▶ [Document extract]
────

Valerian and Laureline: The Living Weapons

Valerian and Laureline: The Living Weapons
Valerian and Laureline The Living Weapons review
  • UK publisher / ISBN: Cinebook - 978-1-84918-319-2
  • Volume No.: 14
  • Release date: 1990
  • English language release date: 2017
  • UPC: 9781849183192
  • Contains adult content?: no
  • Does this pass the Bechdel test?: no
  • Positive minority portrayal?: no

With reality as they knew it readjusted in The Wrath of Hypsis, Valerian and Laureline are no longer employed, and so have to make ends meet by taking on missions for whoever will pay what they consider a worthwhile sum. That’s how Valerian ends up bringing a Schniarfer to Blopik.

It’s a minor planet, with two civilisations engaged in a long-term war that damages each equally, yet its perpetuated in preference to sorting out their differences. Pierre Christin’s satire on late 1980s world politics is equally relevant today, just in a more fragmented fashion. That, though, isn’t his priority, just a peg on which to hang his whimsical adventure. As ever, he’s very creative in coming up with new aliens to serve his narrative purpose, and supplies a good bantering relationship between Valerian and Laureline. After the melancholy and the shocks of the previous half dozen albums, however, The Living Weapons is a step backward to earlier and not as fulfilling times. The adventure is there and keeps us guessing, and the plot works, but it’s relatively simple and the surprises are few.

────

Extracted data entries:
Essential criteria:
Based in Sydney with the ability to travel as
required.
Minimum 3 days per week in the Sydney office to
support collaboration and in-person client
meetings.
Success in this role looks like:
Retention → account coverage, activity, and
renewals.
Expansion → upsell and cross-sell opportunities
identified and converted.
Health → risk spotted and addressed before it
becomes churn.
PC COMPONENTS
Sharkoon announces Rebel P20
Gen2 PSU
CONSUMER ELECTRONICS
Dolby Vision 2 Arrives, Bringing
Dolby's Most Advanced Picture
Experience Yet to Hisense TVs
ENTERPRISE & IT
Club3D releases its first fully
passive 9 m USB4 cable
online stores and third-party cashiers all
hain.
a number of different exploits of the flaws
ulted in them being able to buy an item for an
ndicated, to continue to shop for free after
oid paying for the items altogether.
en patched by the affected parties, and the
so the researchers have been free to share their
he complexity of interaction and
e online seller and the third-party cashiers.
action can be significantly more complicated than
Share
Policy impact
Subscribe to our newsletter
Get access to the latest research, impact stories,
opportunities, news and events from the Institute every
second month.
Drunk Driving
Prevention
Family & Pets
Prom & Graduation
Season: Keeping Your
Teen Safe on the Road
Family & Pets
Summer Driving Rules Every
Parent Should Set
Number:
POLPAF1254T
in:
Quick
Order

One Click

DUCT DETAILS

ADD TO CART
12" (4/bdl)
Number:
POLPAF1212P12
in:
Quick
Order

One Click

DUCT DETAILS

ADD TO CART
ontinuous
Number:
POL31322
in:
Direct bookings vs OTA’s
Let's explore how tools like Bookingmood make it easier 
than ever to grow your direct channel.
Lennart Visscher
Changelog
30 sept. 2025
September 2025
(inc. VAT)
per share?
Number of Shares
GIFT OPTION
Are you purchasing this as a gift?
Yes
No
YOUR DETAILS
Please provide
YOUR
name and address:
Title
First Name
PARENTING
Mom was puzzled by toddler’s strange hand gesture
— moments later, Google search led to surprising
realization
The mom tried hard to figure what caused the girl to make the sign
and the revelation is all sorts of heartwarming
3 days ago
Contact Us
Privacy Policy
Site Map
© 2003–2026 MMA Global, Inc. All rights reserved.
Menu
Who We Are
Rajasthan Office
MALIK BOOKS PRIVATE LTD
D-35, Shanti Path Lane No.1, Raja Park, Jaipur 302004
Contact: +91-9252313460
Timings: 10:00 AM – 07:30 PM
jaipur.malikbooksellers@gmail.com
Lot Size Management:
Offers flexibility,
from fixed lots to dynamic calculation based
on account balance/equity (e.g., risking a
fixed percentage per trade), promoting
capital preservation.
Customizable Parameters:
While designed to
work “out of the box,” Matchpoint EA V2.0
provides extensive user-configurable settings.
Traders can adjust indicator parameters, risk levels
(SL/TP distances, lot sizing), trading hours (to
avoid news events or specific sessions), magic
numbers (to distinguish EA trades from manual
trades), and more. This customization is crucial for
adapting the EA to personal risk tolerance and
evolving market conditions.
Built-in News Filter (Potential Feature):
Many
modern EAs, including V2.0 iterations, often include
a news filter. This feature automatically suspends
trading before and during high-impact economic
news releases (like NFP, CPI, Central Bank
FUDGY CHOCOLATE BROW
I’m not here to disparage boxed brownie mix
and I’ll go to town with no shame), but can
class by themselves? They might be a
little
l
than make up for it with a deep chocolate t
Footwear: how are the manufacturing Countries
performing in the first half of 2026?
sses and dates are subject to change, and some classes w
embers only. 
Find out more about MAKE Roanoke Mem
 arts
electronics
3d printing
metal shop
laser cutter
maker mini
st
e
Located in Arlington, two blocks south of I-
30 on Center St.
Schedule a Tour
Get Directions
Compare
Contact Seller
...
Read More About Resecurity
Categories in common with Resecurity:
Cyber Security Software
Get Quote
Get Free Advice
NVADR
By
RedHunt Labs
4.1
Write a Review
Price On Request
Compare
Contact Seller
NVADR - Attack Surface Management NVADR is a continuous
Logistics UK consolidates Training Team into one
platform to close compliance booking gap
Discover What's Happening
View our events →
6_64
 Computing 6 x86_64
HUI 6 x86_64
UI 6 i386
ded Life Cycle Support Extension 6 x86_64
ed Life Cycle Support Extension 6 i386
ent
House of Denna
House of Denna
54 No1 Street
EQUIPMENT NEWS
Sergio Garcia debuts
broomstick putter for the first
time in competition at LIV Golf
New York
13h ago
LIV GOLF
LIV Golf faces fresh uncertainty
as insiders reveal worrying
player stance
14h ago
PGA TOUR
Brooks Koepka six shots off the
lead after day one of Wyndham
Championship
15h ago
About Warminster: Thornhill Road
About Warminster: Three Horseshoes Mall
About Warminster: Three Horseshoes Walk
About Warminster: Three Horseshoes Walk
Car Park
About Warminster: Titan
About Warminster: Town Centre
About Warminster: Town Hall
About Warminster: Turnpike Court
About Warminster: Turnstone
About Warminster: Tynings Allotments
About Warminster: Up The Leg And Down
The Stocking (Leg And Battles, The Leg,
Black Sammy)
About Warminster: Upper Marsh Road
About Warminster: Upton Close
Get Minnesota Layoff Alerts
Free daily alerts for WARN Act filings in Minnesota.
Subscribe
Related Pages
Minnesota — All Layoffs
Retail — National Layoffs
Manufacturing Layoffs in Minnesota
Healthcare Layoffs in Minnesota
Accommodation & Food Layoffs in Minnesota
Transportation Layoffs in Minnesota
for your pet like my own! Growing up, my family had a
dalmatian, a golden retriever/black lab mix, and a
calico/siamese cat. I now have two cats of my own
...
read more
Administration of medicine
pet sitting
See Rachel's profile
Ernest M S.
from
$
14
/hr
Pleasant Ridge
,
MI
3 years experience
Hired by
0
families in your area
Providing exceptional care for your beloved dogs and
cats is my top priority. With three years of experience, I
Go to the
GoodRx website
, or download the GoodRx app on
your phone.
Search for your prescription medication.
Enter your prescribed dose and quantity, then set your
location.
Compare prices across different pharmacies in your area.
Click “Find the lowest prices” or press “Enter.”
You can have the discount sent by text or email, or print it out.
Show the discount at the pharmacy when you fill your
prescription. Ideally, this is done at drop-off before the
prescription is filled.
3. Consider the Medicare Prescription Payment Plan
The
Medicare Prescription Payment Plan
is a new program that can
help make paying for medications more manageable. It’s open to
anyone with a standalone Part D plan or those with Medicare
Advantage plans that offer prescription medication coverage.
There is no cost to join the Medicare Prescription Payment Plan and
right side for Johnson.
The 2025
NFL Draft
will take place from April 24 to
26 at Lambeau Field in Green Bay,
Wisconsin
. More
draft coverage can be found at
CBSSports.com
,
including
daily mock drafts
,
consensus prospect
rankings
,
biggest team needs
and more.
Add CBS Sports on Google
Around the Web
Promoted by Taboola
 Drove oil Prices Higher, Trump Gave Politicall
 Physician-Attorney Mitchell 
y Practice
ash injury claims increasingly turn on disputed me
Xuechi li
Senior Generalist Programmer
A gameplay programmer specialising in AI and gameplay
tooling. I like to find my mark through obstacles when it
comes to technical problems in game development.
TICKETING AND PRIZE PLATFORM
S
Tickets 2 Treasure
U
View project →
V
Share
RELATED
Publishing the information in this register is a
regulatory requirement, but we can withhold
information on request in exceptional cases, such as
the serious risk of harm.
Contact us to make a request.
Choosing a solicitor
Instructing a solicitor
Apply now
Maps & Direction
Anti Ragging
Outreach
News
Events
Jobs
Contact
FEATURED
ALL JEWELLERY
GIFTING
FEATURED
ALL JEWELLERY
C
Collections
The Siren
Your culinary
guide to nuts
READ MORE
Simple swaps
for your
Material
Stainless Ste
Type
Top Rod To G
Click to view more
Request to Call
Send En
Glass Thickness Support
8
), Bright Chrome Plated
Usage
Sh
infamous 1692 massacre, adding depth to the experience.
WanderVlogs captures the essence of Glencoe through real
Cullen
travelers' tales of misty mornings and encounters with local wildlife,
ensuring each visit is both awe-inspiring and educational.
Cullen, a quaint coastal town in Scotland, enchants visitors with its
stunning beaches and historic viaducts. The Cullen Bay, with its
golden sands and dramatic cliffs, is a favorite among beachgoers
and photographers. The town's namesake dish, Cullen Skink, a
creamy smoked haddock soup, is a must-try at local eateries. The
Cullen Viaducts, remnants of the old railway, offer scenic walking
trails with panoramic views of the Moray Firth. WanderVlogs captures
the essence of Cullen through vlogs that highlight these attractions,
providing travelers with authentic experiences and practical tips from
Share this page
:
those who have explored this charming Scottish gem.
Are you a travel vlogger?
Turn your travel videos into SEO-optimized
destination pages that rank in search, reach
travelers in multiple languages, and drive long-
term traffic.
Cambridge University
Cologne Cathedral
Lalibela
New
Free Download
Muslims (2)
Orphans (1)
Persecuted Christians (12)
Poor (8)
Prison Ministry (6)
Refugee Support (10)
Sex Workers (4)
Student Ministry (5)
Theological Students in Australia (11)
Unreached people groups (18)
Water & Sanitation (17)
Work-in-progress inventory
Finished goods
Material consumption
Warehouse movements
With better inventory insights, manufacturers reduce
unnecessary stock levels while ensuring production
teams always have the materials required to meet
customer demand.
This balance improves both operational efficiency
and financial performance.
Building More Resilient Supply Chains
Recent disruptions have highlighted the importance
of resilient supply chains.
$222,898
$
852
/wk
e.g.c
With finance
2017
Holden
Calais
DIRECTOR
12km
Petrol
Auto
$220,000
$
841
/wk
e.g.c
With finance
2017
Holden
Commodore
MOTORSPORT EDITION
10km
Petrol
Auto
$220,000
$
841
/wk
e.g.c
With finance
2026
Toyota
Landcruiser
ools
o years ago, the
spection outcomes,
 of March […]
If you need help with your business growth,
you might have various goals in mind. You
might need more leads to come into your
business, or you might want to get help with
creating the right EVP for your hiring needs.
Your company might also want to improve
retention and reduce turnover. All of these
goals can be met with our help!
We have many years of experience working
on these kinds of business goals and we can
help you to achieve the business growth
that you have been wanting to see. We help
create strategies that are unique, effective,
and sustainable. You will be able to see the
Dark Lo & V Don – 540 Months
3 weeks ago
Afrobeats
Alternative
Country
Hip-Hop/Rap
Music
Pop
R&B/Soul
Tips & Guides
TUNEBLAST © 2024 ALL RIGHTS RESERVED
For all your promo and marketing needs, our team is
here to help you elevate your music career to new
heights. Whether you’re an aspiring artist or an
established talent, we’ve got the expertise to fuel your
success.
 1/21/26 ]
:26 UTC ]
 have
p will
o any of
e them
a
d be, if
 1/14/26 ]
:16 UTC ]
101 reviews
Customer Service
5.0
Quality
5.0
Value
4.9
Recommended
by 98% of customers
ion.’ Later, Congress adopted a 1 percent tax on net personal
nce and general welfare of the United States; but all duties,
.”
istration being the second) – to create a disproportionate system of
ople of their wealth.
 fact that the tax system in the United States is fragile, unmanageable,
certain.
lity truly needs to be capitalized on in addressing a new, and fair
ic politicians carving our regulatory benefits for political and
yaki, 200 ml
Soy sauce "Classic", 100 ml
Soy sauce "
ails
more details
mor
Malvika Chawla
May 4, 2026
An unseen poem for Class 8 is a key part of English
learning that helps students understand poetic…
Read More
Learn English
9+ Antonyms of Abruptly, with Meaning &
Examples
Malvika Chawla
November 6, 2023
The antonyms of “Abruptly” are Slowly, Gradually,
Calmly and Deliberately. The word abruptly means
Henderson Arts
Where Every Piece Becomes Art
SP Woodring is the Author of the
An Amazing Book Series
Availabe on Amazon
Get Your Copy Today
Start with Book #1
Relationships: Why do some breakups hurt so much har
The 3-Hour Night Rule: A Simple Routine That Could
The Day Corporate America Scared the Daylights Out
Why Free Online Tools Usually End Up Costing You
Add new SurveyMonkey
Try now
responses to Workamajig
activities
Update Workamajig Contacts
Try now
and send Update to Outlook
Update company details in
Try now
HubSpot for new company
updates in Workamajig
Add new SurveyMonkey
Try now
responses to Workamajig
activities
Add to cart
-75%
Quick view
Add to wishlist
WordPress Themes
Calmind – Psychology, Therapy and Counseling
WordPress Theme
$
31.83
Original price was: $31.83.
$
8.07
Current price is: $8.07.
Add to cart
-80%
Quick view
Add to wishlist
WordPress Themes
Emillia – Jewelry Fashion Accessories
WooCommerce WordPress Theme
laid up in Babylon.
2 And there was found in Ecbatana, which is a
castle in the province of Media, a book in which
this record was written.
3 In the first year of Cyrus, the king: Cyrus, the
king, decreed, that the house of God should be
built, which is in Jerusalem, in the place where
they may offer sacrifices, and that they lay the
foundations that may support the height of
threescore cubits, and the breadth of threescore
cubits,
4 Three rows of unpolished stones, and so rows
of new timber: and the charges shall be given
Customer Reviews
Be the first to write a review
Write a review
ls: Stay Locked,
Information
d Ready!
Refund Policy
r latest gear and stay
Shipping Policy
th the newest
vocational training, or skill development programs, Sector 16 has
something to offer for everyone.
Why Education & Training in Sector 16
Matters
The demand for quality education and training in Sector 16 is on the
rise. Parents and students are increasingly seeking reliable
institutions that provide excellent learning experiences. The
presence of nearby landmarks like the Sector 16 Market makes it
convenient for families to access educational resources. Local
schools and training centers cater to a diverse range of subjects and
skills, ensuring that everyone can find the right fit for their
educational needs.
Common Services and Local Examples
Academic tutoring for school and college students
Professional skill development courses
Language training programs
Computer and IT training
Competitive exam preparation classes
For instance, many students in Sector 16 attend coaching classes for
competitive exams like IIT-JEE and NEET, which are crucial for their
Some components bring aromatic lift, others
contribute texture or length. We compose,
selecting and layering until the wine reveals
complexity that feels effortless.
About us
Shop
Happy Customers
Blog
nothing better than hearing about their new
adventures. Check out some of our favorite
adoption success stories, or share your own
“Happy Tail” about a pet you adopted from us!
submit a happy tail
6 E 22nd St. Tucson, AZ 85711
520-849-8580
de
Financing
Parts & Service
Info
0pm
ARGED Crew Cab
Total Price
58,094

────

▶ [Tasks to complete]
A) Write out the part of The Living Weapons review that opens with the words containing "It’s a minor" and closes with "surprises are few.".
B) Extend The Living Weapons review by continuing it from its final sentence.

▶ [Results for each task]
A)
It’s a minor planet, with two civilisations engaged in a long-term war that damages each equally, yet its perpetuated in preference to sorting out their differences. Pierre Christin’s satire on late 1980s world politics is equally relevant today, just in a more fragmented fashion. That, though, isn’t his priority, just a peg on which to hang his whimsical adventure. As ever, he’s very creative in coming up with new aliens to serve his narrative purpose, and supplies a good bantering relationship between Valerian and Laureline. After the melancholy and the shocks of the previous half dozen albums, however, The Living Weapons is a step backward to earlier and not as fulfilling times. The adventure is there and keeps us guessing, and the plot works, but it’s relatively simple and the surprises are few.

B)
If Christin’s script disappoints, then there’s no such problem with the art of Jean-Claude Mézières. A notable strength has always been designing new forms of alien, and he triumphs again with the contrasting members of a failing acting troupe and an obnoxious alien who’s a grey bundle of spite. The plot also calls for herds of centaur like creatures, but horned and stupid rather than the noble mythical creations, and they’re very effective in silhouette. Elsewhere there are the usual interesting effects and fully detailed landscapes we’ve come to expect.

The Living Weapons has its moments, but it’s too few ideas stitched together with too little wonder. Up next is The Circles of Power.